Supplied material Block Start

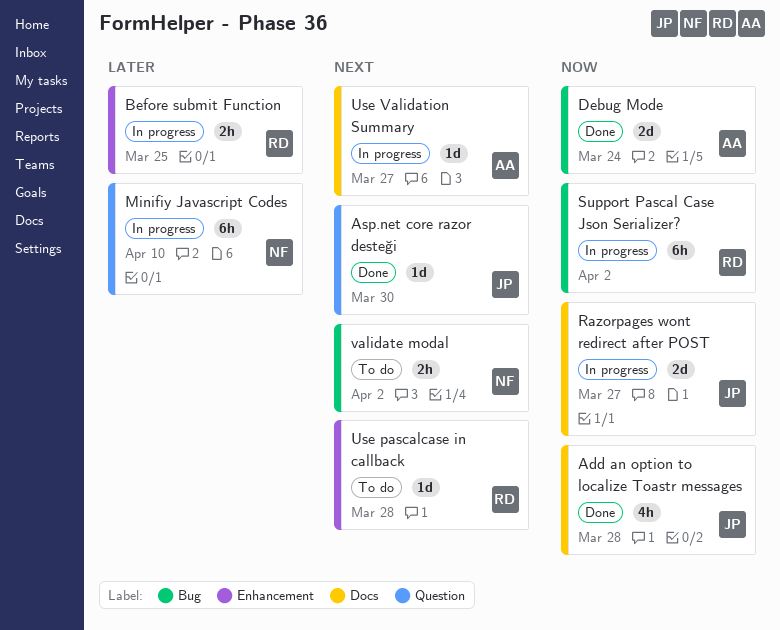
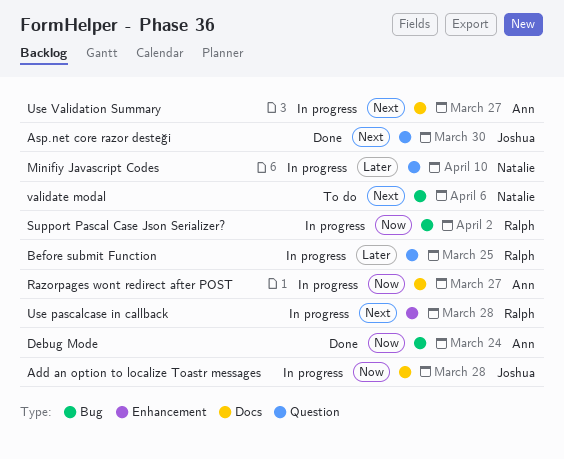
Add an option to localize Toastr messages, status: Done -> In progress
Before submit Function, label: Enhancement -> Question
Razorpages wont redirect after POST, owner: Joshua -> Ann
Use pascalcase in callback, status: To do -> In progress
validate modal, due: Apr 2 -> Apr 6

Supplied material Block End

--- How to complete this task ---
Please retype the data exactly. The pictures do not go in.

--- Exercise output ---
Add an option to localize Toastr messages, status: Done -> In progress
Before submit Function, label: Enhancement -> Question
Razorpages wont redirect after POST, owner: Joshua -> Ann
Use pascalcase in callback, status: To do -> In progress
validate modal, due: Apr 2 -> Apr 6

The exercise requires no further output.